▶ _Given task 1_:
Format the matched point records, from the line containing "pose: elev=72.8 azim=341.7" through the end of the records, as a Markdown table with the columns Row and Record line. Number each line, omit blank lines, and leave out the picture lines.

## BEGIN Document excerpt

In October 2005, however (about a month-and-a-half after the hurricane hit), Scruggs nimbly switched gears and his suits gained traction after a supervisor in State Farm’s Gulfport cat (for “catastrophe”) office ordered an engineering firm to re-inspect a number of Katrina-damaged homes. That supervisor was Lecky King.

While King told the engineering company that two of previous reports had been unconvincingly, if not incompetently, performed, two claims adjusters working in the cat office – sisters Kerri and Cori Rigsby – interpreted King’s order as sinister and began secretly working with Scruggs. Scruggs and the Rigsbys would later argue that the supervisor had really been ordering the engineers to redo reports in order to fraudulently mischaracterize wind damage, for which State Farm was liable, as flood damage, which was excluded from coverage and would be paid, if at all, only by the federal government’s National Flood Insurance Program. The Rigsbys, working as secret insiders at the State Farm cat office, eventually collected thousands of confidential State Farm documents which they gave to Scruggs, as well as to state attorney general Jim Hood and U.S. Attorney Dunn Lampton.

Whether or not State Farm played fair with its engineering reports, in almost all cases both the original and revised reports were preserved in State Farm’s files, with no one having made any attempt to destroy anything. The lone possible exception was the document that started the whole ball rolling – an October 12, 2005, engineering report performed on the property of one Thomas McIntosh.

Lecky King thought the McIntosh report reached such outlandish and unsupportable conclusions that she threatened to fire the engineering firm that had performed it. Its engineer had found no flood damage at all – only wind damage — even though experienced State Farm adjustors (including, ironically, Kerri Rigsby herself) had already documented in photographs extensive apparent flood damage there and had, accordingly, already okayed payment to McIntosh of the policy limits on his federal flood policy — $350,000.

Kerri had been in the process of routinely filing the McIntosh report away in the appropriate file cabinet when, she has testified, she noticed that it had a sticky-note on it saying “Put in Wind file. Do NOT pay bill. Do NOT discuss.” Kerri became suspicious that something fraudulent was going on. She has claimed that she then photocopied the document, took the original back to King, and said something like, “I guess I wasn’t supposed to see this.” According to Kerri, King allegedly responded, “No, you weren’t,” and took it.

The original of the report has never been located.

So, when (bigtime-Scruggs-campaign-fund-recipient) Mississippi attorney general Jim Hood commenced a criminal investigation (at Scruggs’ prompting) and issued a document subpoena to State Farm in March 2006, State Farm didn’t produce that McIntosh report, because it wasn’t in their files. Since Kerri and Scruggs had a photocopy of that original report, they could, and did, argue that State Farm was concealing and “shredding” documents in an apparent effort to criminally hide damning evidence.

State Farm has all along suggested that it didn’t produce the October 12 McIntosh report for the simple reason that Kerri Rigsby improperly took it (or “stole it”) rather than filing it away the way she was supposed to. State Farm has theorized that Scruggs knew this and, indeed, that this was the whole reason Scruggs seemed so preternaturally certain all along that State Farm wouldn’t produce the McIntosh report in response to subpoenas. It is true, for instance, that in April 2006, long before State Farm had had a chance to respond to Hood’s subpoenas, attorney general Hood seemed to anticipate that State Farm wouldn’t be able to produce it. In a court proceeding concerning that document subpoena he told a state judge, “See, we already have these documents. . . . We’re just going to see if they [State Farm] actually give us what is written on them and stuck to them and so forth.”

## END Document excerpt
## BEGIN The data

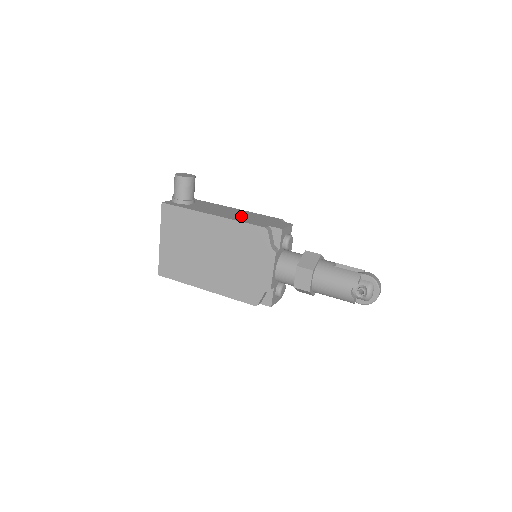
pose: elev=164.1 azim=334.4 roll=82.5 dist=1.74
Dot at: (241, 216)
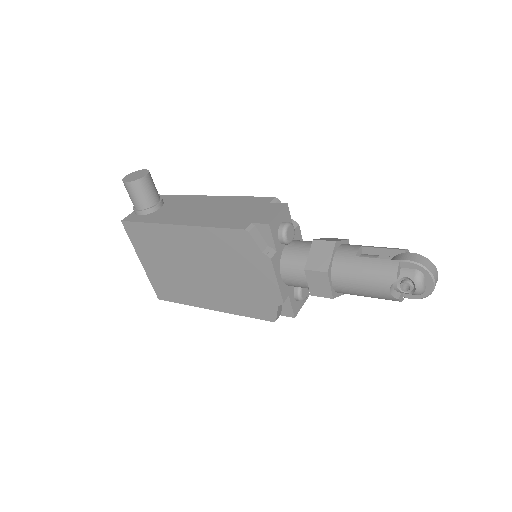
Dot at: (217, 213)
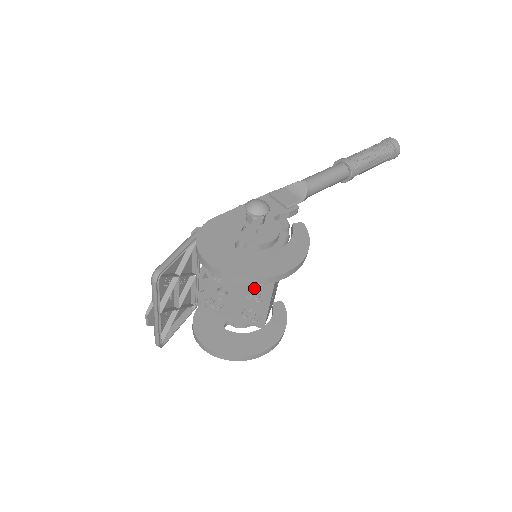
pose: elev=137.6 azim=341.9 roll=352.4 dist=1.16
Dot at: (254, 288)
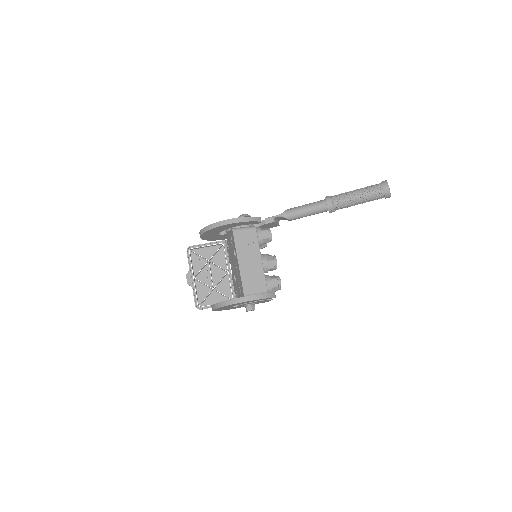
Dot at: (236, 262)
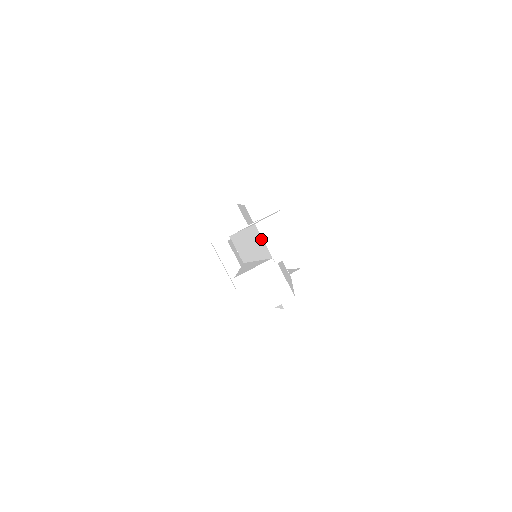
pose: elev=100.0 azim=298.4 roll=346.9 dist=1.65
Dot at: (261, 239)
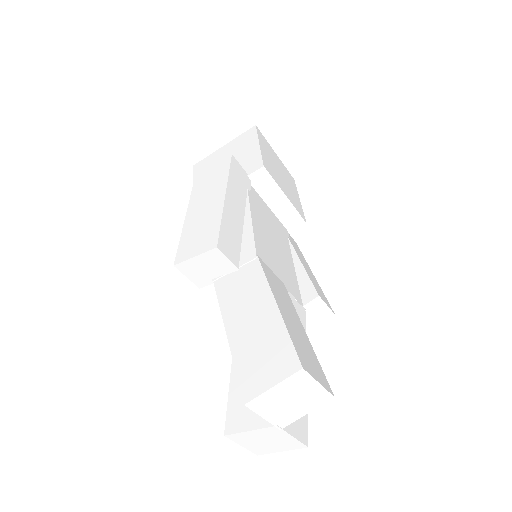
Dot at: occluded
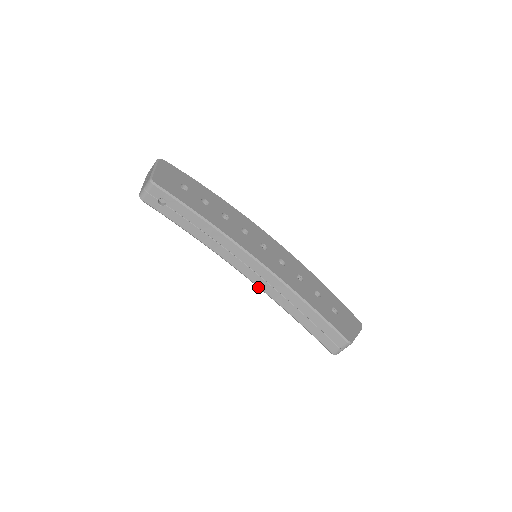
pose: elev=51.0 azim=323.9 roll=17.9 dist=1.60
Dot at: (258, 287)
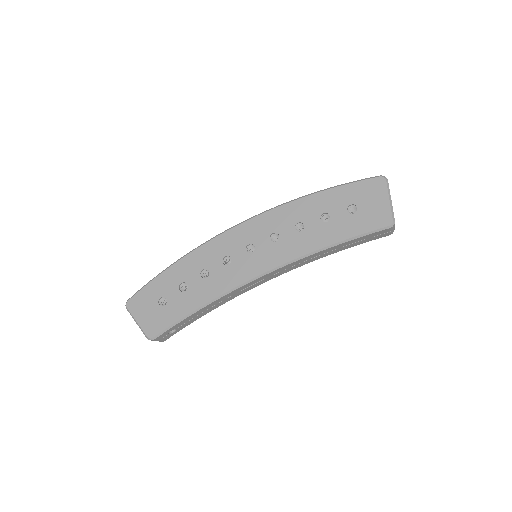
Dot at: (287, 271)
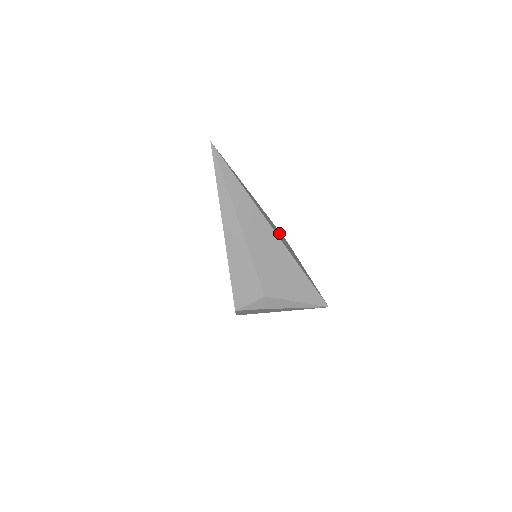
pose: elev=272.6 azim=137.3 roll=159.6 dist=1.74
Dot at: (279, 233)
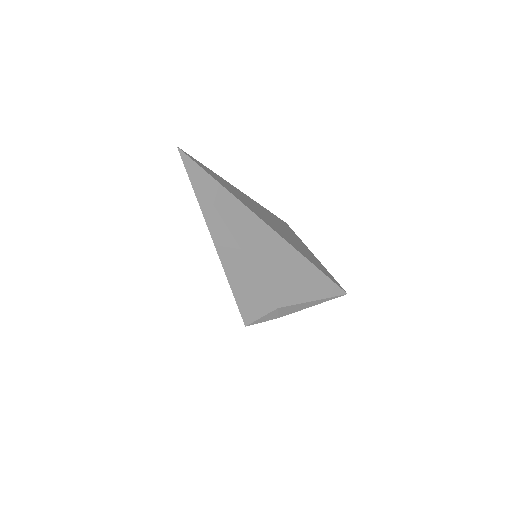
Dot at: (278, 222)
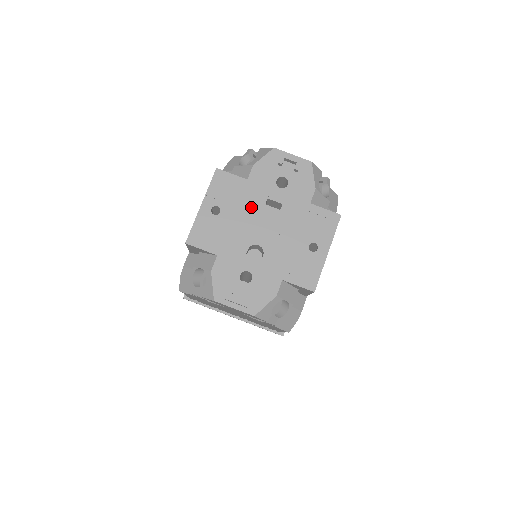
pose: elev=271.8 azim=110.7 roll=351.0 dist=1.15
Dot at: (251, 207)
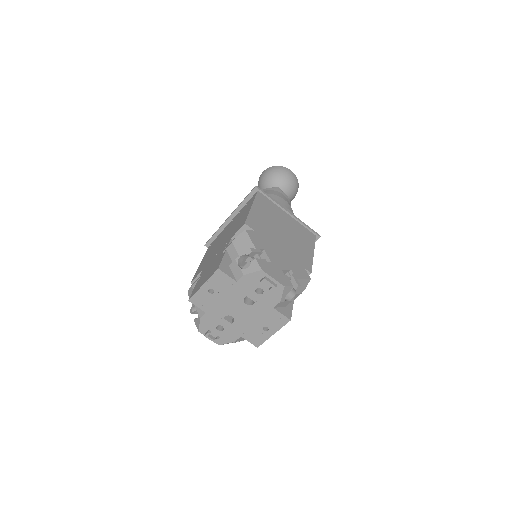
Dot at: (234, 297)
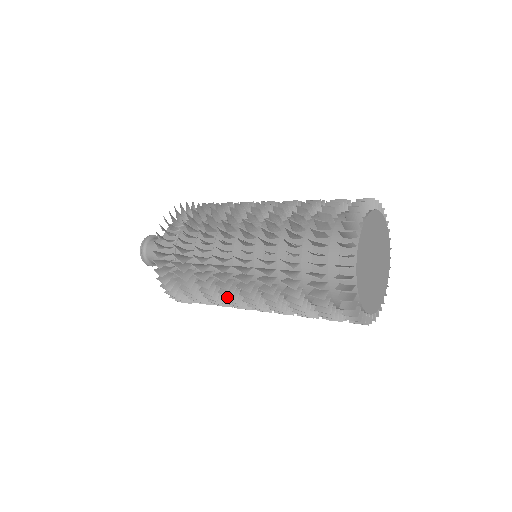
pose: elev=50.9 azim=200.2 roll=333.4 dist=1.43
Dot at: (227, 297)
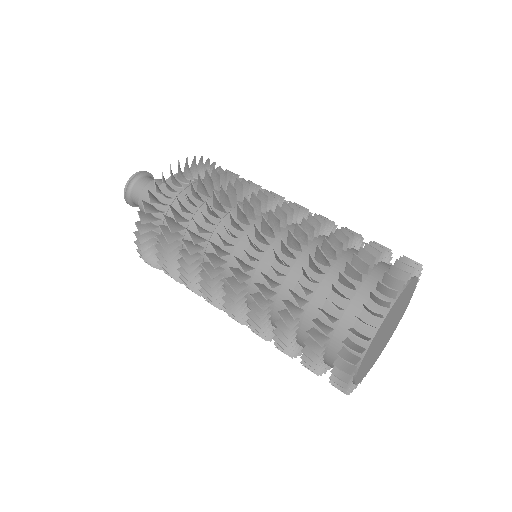
Dot at: occluded
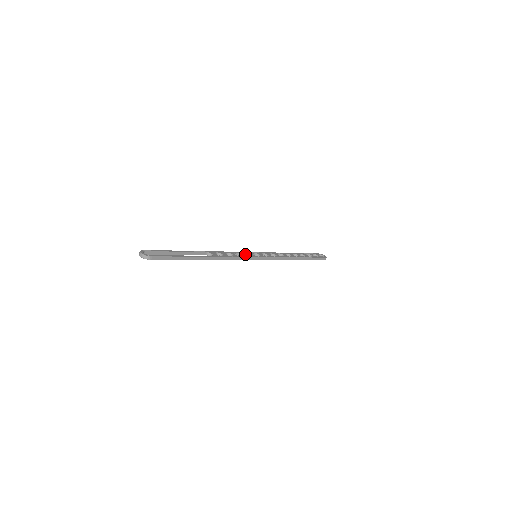
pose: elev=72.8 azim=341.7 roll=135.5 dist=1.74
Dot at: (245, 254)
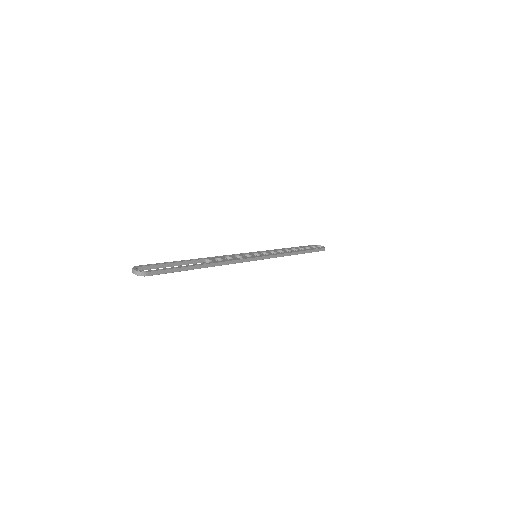
Dot at: occluded
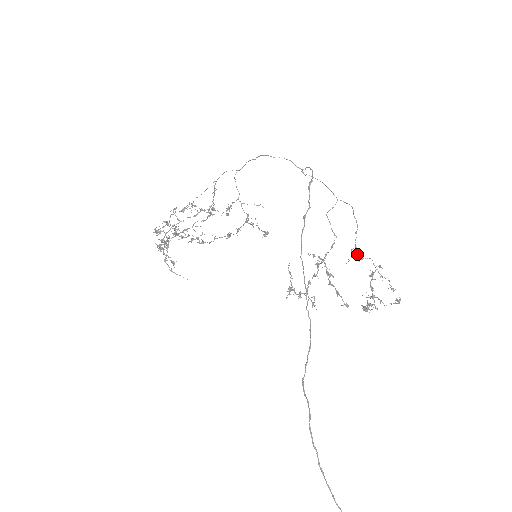
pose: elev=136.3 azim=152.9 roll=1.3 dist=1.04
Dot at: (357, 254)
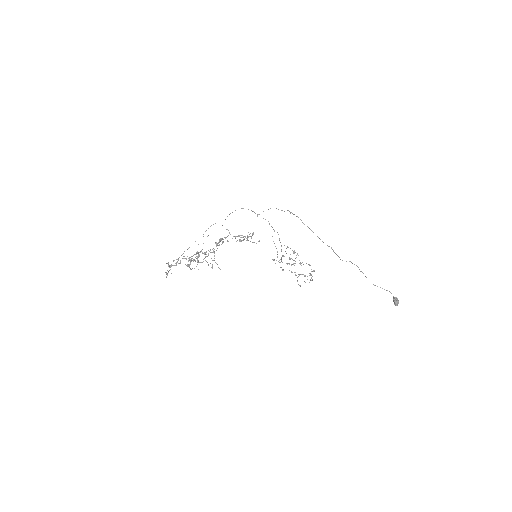
Dot at: occluded
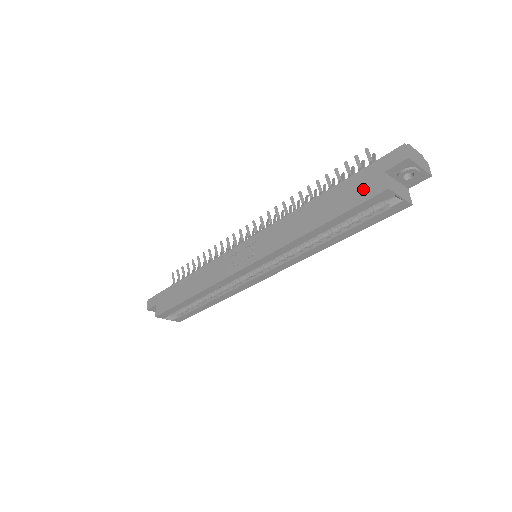
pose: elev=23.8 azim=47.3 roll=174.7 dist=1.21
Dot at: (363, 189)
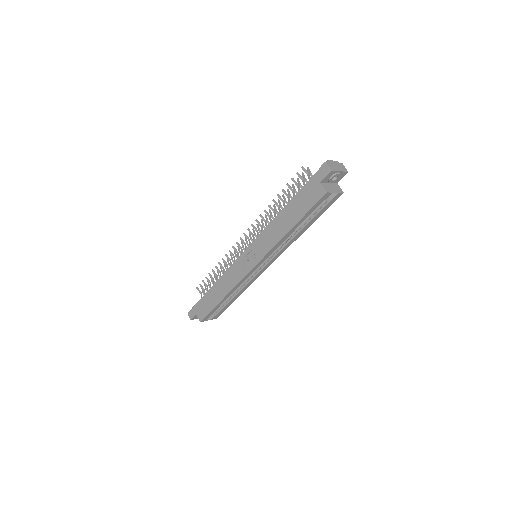
Dot at: (311, 196)
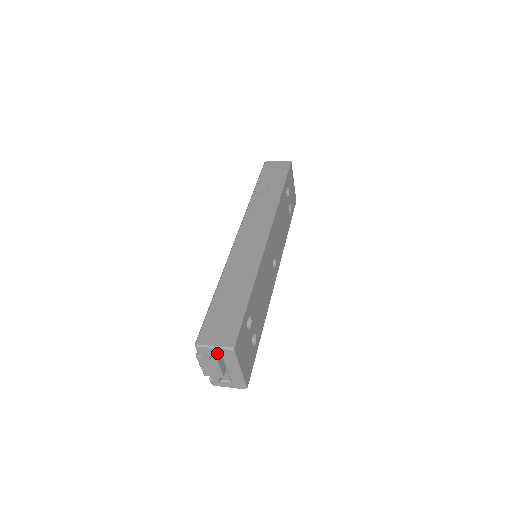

## END The data

▶ _Given task 2_:
Retype the passage of the excerpt on the Katrina claims dispute from "Lecky King thought" to "policy — $350,000." without any changes.

▶ _Exercise answer 1_:
| Row | Record line |
|---|---|
| 1 | pose: elev=72.8 azim=341.7 roll=135.5 dist=1.74 |
| 2 | Dot at: (245, 254) |
| 3 | Dot at: occluded |
| 4 | pose: elev=136.3 azim=152.9 roll=1.3 dist=1.04 |
| 5 | Dot at: (357, 254) |
| 6 | Dot at: occluded |
| 7 | pose: elev=23.8 azim=47.3 roll=174.7 dist=1.21 |
| 8 | Dot at: (363, 189) |
| 9 | Dot at: (311, 196) |

▶ _Exercise answer 2_:
Lecky King thought the McIntosh report reached such outlandish and unsupportable conclusions that she threatened to fire the engineering firm that had performed it. Its engineer had found no flood damage at all – only wind damage — even though experienced State Farm adjustors (including, ironically, Kerri Rigsby herself) had already documented in photographs extensive apparent flood damage there and had, accordingly, already okayed payment to McIntosh of the policy limits on his federal flood policy — $350,000.